(Excerpt)

Thumos is found eighteen times in the New Testament; seven of those occurrences refer to God's wrath.  In Galatians, we see an example of shadow thumos in the word jealousy, which when smoldering breaks out in wrath.  Thumos and another word for "wrath" (orge) are coupled in two places in Revelation:  "the fierceness (thumos) of his wrath [orge]" and "the fierceness and wrath of Almighty God."

 

For most of us, that's as far as our one-dimensional understanding of this beneficial-slash-harmful attribute goes.  The following is a good example: One popular New Testament commentary shows how narrow is our comprehension of this vibrant attribute.  The author states that thumos means "wrath" and "hot."  "Wrath is like a volcano….stuff a cork in it."

(End Excerpt)
(Dataset excerpt)

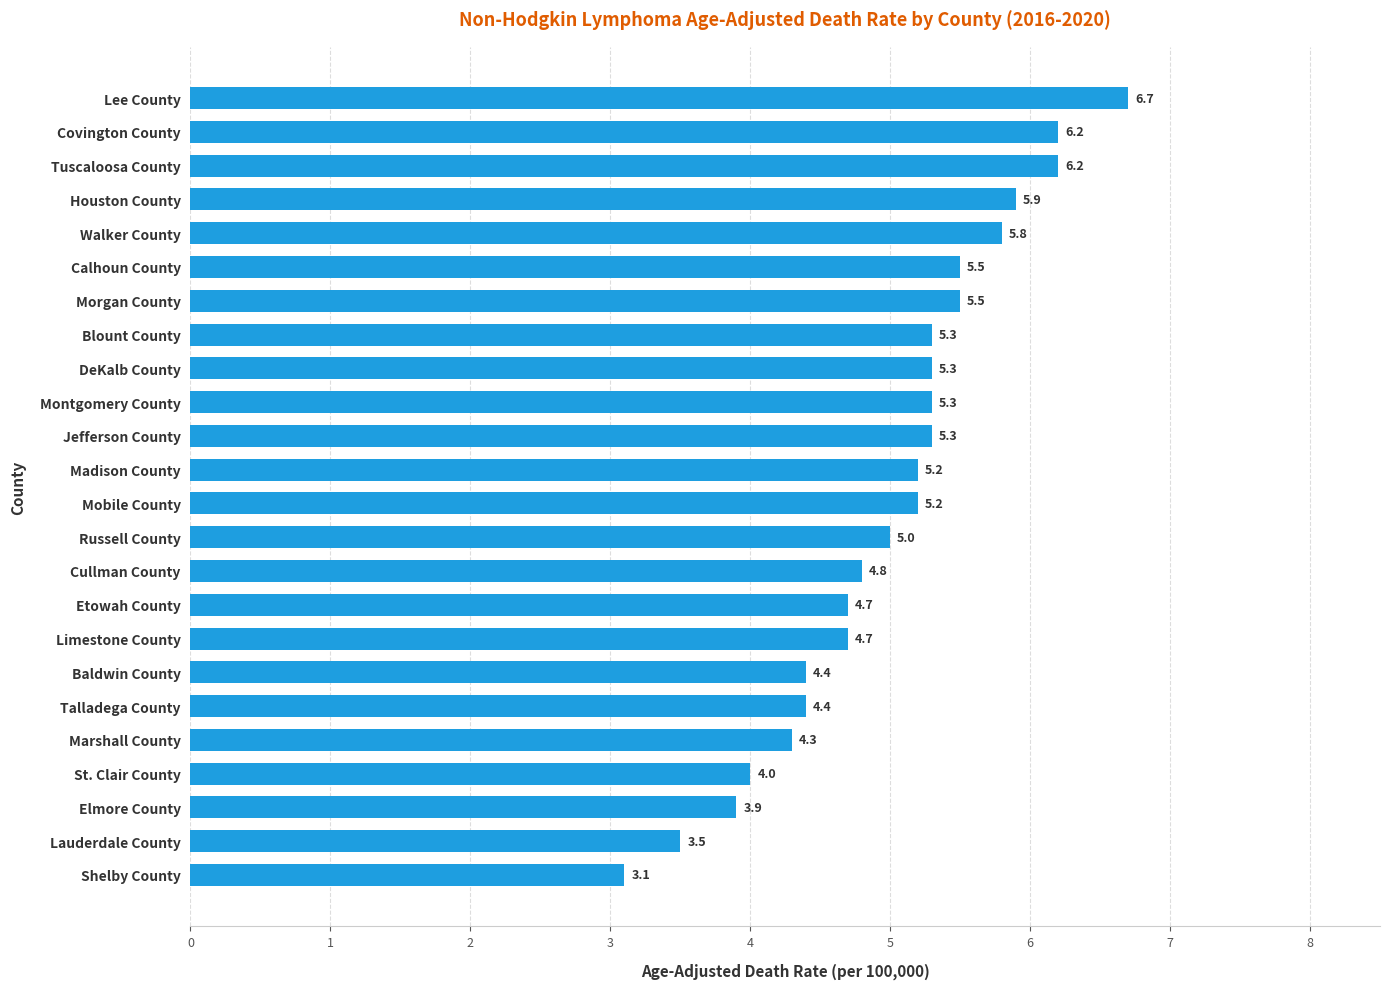

How many data points are less than 5?

10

(End Dataset excerpt)

> [Task instructions]
From the passage on thumos:
(a) How many times does thumos appear in the New Testament?
(b) Which other word for "wrath" is paired with thumos in Revelation?
(c) According to the commentary author, what two meanings does thumos have?
Go by the passage on thumos and nothing else.

> [The answer]
(a) Eighteen times.
(b) Orge.
(c) "Wrath" and "hot."